**TEXT TO READ**
Thursday, July 24, 2014

The site grabber feature of Internet Download Manager

The site grabber feature of Internet Download Manager 

Introduction

The site grabber feature of Internet Download Manager not only lets you download required files that are specified with filters, for example all pictures from a web site, or all audio files from a web site, but it also lets you download subsets of web sites, or complete web sites for mirroring or offline browsing.
 
The site grabber has a set of predefined project templates, which make it easy to set the Grabber for a required type of project.
 
The grabber itself is an easy to use four step wizard that determines completely what files to download and where from. The grabber has a flexible set of filters both for the web pages to explorer, and for the files to download. After creating a project, the grabber starts to explore files.
 

 
Then you can check all necessary files and download them in the grabber by pressing the download button in the toolbar, or you can add the checked files to the main list of Internet Download Manager. At any time you can get back to any stage of the wizard to change settings, for example paths to save files, or filter settings, and then go to the last stage to resume exploring a site or downloading files.
 
It's also possible to download all explored files automatically. After closing the grabber, Internet Download Manager asks to save the project. The saved project is added to the list of saved projects which is shown under the "Grabber projects" node in the categories tree of the main IDM dialog.
 

 
When you right click on a project name, Internet Download Manager shows a popup menu where you can open a project to continue downloading, schedule the project, or delete the project.

**WRITTEN INSTRUCTION 1**
Give the lines of the records from the line with "elevation (m): 3" up to and including the line with "county / district: Trinity" as a numbered list, omitting any blank lines.

**STORED DATA**
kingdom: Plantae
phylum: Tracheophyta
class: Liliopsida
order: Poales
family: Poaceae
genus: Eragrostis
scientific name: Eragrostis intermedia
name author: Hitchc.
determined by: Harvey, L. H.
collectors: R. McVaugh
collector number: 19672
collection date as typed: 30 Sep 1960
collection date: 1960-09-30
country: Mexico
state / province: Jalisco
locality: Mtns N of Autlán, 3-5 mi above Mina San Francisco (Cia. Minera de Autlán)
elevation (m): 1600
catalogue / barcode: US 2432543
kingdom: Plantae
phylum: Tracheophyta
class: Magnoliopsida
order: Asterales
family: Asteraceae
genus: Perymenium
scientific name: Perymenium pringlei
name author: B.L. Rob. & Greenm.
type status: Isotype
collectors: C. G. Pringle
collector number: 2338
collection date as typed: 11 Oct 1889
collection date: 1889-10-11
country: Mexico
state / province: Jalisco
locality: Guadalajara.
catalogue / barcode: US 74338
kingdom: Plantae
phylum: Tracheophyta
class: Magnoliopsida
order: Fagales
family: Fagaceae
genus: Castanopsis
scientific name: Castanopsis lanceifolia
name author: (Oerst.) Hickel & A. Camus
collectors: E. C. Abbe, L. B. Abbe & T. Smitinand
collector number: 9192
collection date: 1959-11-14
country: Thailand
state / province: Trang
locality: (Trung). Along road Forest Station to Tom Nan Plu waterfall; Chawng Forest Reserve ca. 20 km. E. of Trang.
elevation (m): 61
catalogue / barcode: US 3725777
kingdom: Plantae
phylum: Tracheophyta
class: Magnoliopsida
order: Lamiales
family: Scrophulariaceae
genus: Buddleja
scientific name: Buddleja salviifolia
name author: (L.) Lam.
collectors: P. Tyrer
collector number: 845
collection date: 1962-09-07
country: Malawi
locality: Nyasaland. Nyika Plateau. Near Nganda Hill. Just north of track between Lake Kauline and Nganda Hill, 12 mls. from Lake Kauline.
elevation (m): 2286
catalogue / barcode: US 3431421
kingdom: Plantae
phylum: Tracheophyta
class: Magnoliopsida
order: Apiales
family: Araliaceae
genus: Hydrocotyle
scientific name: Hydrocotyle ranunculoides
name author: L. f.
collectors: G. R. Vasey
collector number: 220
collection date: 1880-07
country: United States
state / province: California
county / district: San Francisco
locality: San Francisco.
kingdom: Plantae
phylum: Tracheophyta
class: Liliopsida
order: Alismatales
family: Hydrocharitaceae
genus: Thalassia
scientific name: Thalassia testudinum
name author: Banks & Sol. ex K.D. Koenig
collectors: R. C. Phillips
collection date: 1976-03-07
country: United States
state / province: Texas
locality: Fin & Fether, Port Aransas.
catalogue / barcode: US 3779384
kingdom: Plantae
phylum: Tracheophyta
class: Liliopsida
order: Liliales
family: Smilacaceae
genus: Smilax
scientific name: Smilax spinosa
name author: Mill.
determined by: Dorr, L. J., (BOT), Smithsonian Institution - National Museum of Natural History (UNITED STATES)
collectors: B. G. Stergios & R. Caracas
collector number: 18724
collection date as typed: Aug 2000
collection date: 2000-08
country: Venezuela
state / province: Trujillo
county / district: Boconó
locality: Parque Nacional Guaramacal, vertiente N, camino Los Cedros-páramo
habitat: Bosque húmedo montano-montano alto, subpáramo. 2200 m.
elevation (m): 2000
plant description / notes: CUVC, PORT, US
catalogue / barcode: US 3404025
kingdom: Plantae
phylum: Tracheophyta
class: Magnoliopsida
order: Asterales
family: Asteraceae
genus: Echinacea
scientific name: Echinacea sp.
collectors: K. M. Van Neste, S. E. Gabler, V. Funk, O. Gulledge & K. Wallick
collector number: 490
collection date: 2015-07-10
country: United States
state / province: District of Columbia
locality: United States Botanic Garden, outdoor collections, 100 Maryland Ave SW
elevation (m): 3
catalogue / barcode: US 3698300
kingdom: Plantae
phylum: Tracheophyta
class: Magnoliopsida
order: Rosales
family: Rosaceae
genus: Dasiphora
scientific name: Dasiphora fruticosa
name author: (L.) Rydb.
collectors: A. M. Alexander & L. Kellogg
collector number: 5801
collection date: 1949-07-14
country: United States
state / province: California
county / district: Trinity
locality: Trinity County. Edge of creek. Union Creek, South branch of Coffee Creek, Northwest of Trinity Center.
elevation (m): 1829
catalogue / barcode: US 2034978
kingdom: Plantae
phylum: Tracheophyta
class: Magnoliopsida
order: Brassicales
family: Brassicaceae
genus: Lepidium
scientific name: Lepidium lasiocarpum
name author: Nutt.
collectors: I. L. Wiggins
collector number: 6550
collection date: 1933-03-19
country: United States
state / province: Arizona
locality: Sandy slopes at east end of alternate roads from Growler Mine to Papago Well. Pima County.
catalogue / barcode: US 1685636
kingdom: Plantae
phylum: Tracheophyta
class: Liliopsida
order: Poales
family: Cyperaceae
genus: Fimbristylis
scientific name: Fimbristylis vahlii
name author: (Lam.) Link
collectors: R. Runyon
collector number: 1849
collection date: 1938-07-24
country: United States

**WRITTEN INSTRUCTION 2**
Retype the passage of the site grabber text from "Thursday, July 24, 2014" up to and including "type of project.", without changing anything.

**WRITTEN ANSWER 1**
1. elevation (m): 3
2. catalogue / barcode: US 3698300
3. kingdom: Plantae
4. phylum: Tracheophyta
5. class: Magnoliopsida
6. order: Rosales
7. family: Rosaceae
8. genus: Dasiphora
9. scientific name: Dasiphora fruticosa
10. name author: (L.) Rydb.
11. collectors: A. M. Alexander & L. Kellogg
12. collector number: 5801
13. collection date: 1949-07-14
14. country: United States
15. state / province: California
16. county / district: Trinity

**WRITTEN ANSWER 2**
Thursday, July 24, 2014

The site grabber feature of Internet Download Manager

The site grabber feature of Internet Download Manager 

Introduction

The site grabber feature of Internet Download Manager not only lets you download required files that are specified with filters, for example all pictures from a web site, or all audio files from a web site, but it also lets you download subsets of web sites, or complete web sites for mirroring or offline browsing.
 
The site grabber has a set of predefined project templates, which make it easy to set the Grabber for a required type of project.